Re: 403 Access Denied while adding a new admin user.

Posted: Fri Feb 06, 2015 11:45 am
by esskay303
geekette wrote: From the Administrator panel, go to Components->Admin Tools->Web Application Firewall->Configure WAF. Scroll down to the Joomla! Feature Hardening Options section. If the Disable editing backend users' properties field is set to Yes that may be your problem.
@ geekette Thanks for the tip...This solution has fixed my problem too....

Re: [Solved] 403 Access Denied while adding a new admin user

Posted: Thu Feb 26, 2015 9:23 pm
by cbahiana
Thank you so much, geekette, I was having that problem and you saved me!

Re: [Solved] 403 Access Denied while adding a new admin user

Posted: Wed Mar 04, 2015 4:18 pm
by bigdogcomm
Same problem solved! Had to change setting in Akeeba Admin Tools. Noticing the original post was Dec. 2013. And here it is helping so many in March 2015.

Re: [Solved] 403 Access Denied while adding a new admin user

Posted: Sat May 02, 2015 9:22 am
by Vaconi
Thanks Geekette, that was a real timesaver!

Re: [Solved] 403 Access Denied while adding a new admin user

Posted: Mon Jan 18, 2016 11:28 am
by Kjersti_H
Thank you, thank you, thank you, Geekette! You really saved my day. :)

Re: [Solved] 403 Access Denied while adding a new admin user.

Posted: Wed May 10, 2017 8:52 pm
by stogilon
Thanks Geekette!! Saved me from putting my fist through the wall!

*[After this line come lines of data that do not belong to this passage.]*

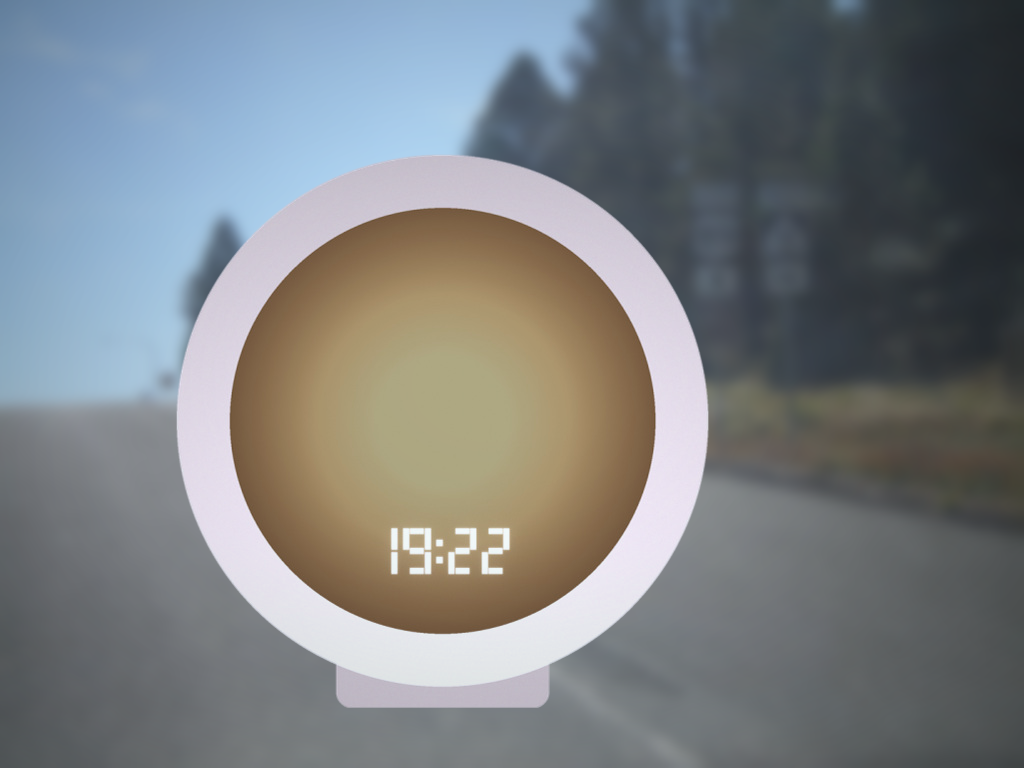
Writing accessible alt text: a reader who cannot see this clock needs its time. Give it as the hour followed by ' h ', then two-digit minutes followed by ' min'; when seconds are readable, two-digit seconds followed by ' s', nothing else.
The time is 19 h 22 min
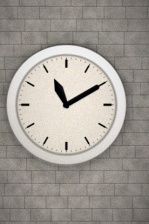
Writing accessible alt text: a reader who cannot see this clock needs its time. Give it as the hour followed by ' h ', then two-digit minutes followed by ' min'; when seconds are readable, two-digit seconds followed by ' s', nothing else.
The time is 11 h 10 min
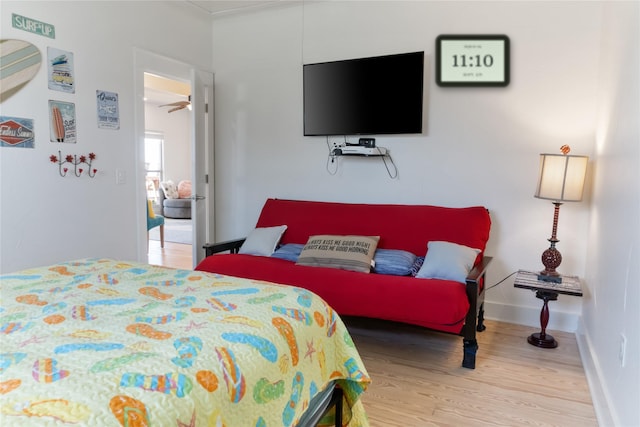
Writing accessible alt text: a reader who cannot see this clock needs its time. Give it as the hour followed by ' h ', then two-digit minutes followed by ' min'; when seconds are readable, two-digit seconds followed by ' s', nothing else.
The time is 11 h 10 min
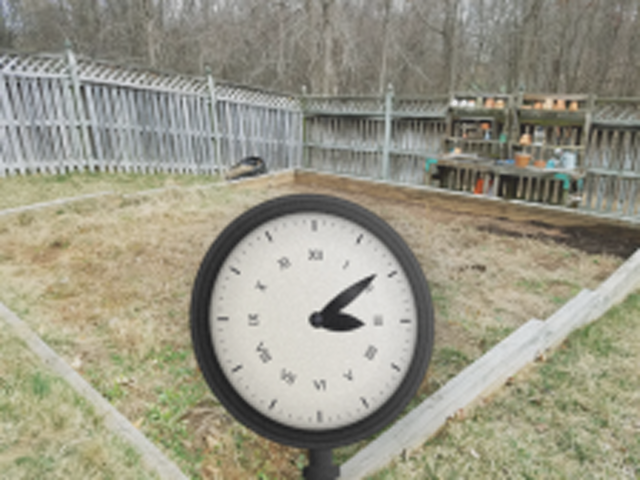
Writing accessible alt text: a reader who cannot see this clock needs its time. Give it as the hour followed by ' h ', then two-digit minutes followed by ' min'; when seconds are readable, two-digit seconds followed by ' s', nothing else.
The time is 3 h 09 min
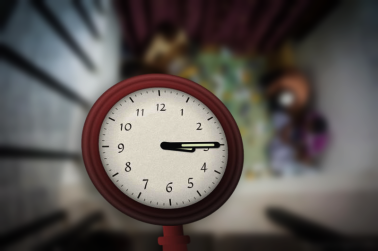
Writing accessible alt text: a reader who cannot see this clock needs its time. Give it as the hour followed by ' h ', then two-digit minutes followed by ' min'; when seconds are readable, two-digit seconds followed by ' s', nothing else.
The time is 3 h 15 min
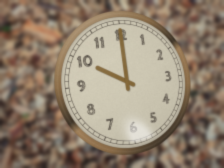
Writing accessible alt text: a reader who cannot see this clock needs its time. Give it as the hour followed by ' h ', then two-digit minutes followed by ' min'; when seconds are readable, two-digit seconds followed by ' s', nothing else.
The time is 10 h 00 min
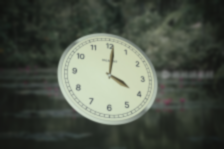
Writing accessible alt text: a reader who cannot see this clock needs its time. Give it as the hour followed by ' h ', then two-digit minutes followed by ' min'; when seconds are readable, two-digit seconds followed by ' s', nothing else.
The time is 4 h 01 min
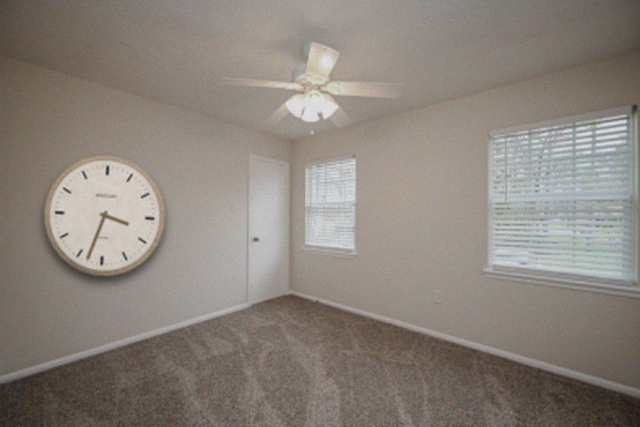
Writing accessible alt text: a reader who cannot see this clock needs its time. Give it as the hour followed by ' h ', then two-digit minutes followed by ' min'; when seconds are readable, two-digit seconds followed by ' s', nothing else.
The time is 3 h 33 min
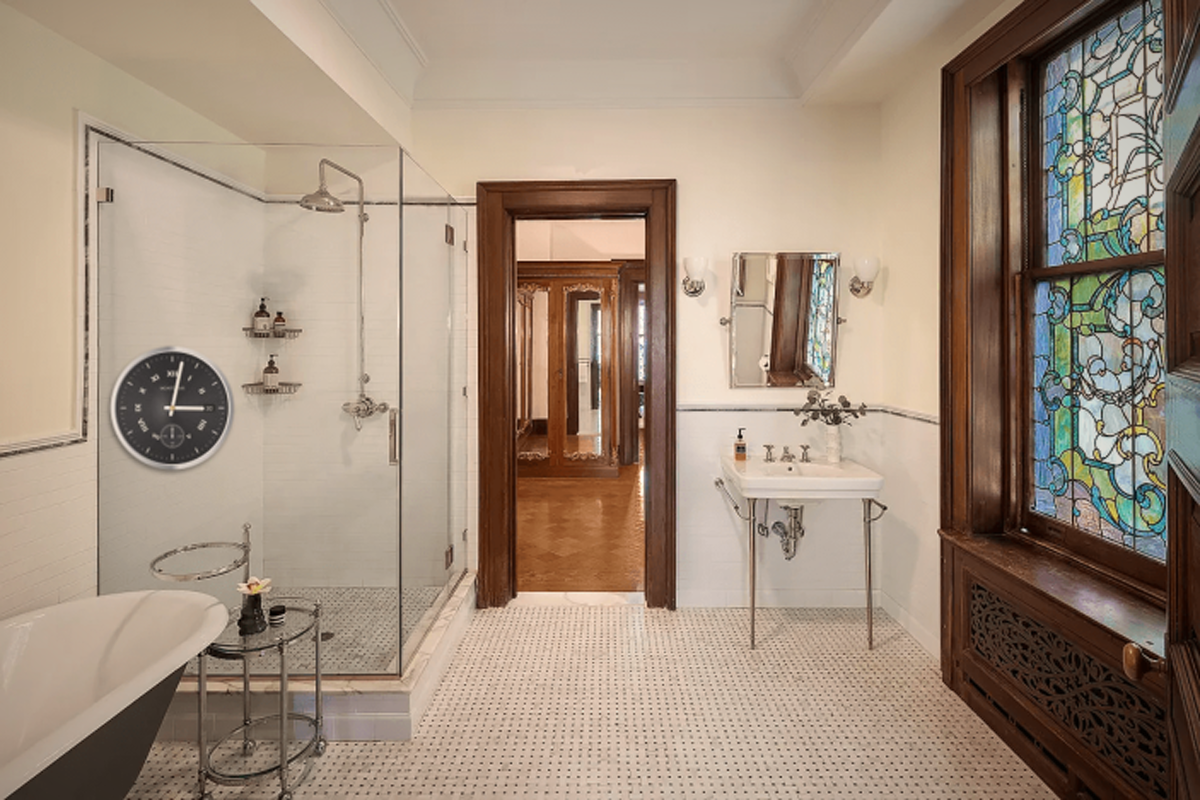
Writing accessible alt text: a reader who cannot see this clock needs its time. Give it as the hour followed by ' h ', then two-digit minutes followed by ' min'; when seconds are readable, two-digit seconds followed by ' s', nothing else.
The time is 3 h 02 min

Re: 403 Access Denied while adding a new admin user.

Posted: Fri Jan 05, 2018 5:19 am
by breeze29
geekette wrote:I notice that you have Akeeba Admin Tools installed. I experienced similar errors that I traced to how I had configured the Akeeba Admin Tools WAF (Web Application Firewall).

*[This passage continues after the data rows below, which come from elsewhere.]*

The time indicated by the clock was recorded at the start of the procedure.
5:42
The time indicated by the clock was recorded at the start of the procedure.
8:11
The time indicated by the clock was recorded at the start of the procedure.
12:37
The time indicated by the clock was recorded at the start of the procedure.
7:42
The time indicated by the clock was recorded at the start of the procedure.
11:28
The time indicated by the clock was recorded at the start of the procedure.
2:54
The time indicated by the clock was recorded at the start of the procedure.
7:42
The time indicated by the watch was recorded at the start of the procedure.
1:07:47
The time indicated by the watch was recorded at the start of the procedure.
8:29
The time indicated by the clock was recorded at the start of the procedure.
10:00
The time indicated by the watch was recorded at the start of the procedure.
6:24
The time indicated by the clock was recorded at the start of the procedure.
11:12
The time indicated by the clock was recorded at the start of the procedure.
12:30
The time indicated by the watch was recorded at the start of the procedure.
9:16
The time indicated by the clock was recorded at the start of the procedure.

From the Administrator panel, go to Components->Admin Tools->Web Application Firewall->Configure WAF. Scroll down to the Joomla! Feature Hardening Options section. If the Disable editing backend users' properties field is set to Yes that may be your problem.
Thanks geekette. This resolved the issue for me.

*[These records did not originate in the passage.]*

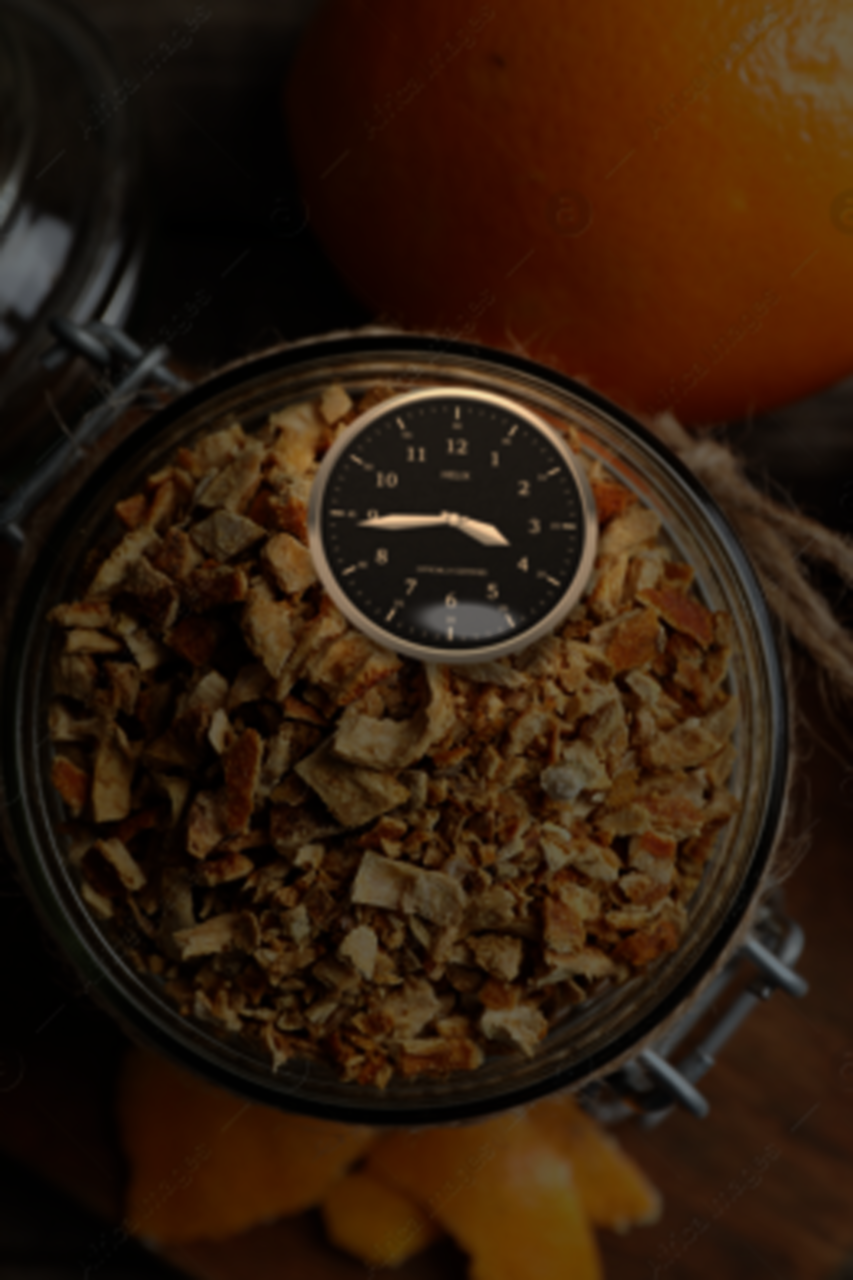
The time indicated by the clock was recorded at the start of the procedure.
3:44
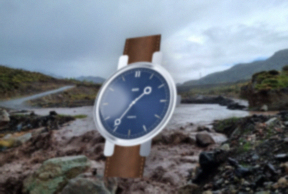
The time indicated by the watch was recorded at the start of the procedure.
1:36
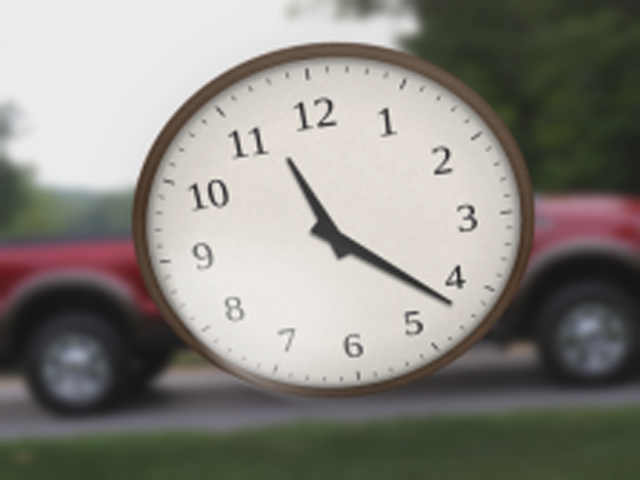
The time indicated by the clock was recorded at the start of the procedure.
11:22
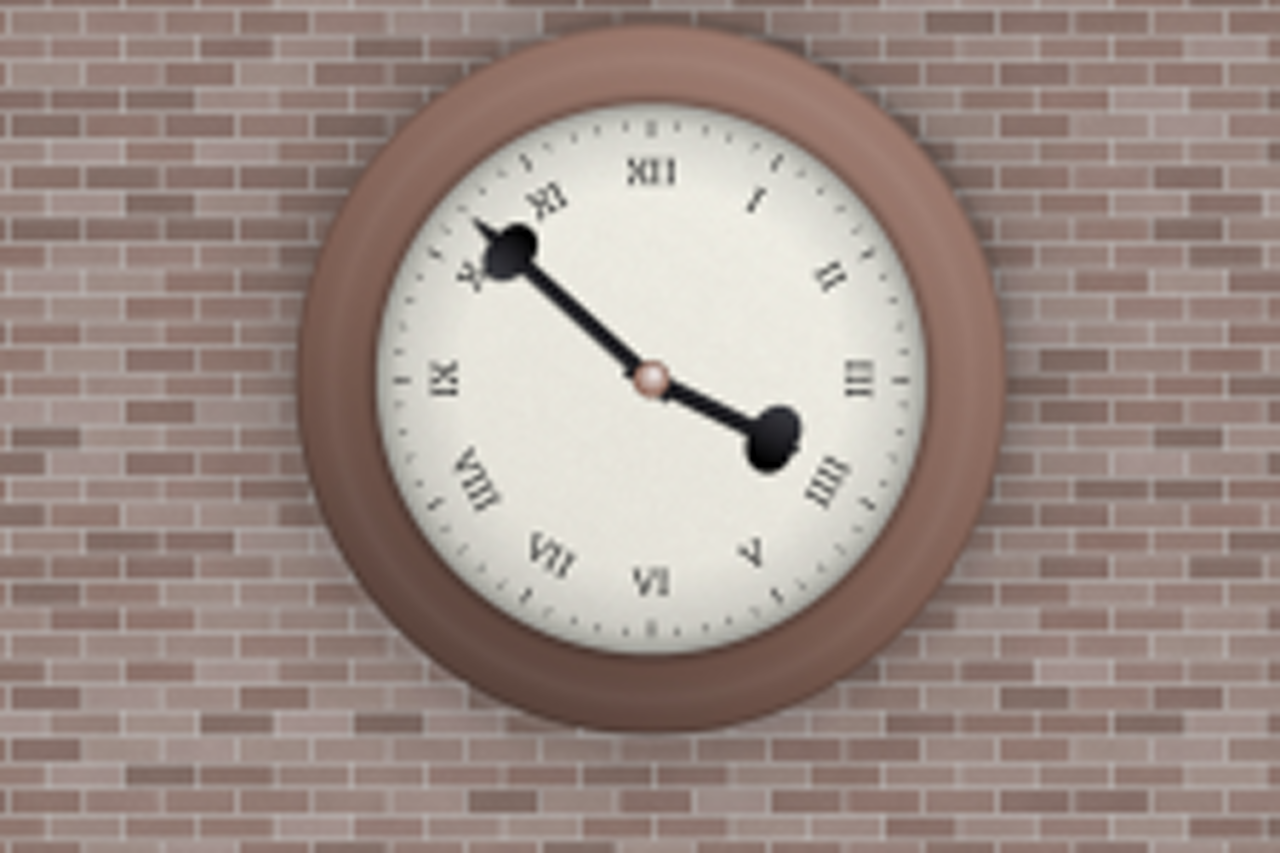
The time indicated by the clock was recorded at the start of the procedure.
3:52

Re: [Solved] 403 Access Denied while adding a new admin user.

Posted: Wed Oct 30, 2019 2:04 am
by abighowdy
I know this is an old post, but had the same problem and didn't have Admin Tools installed.
I was using a third party plugin to create and register users. When the user clicked the email activation link, it gave the 403 error. What I found is, even though I was creating the user, Joomla wasn't configured to allow the activation. I found I had not enabled the 'Allow User Registration' setting in Users->Options
Once I selected 'Yes' to this option, the email activation link worked.

Re: [Solved] 403 Access Denied while adding a new admin user.

Posted: Mon Jan 13, 2020 4:32 pm
by alteredegg
Thanks abighowdy; that fixed it for me. I thought AdminTools was the problem for sure.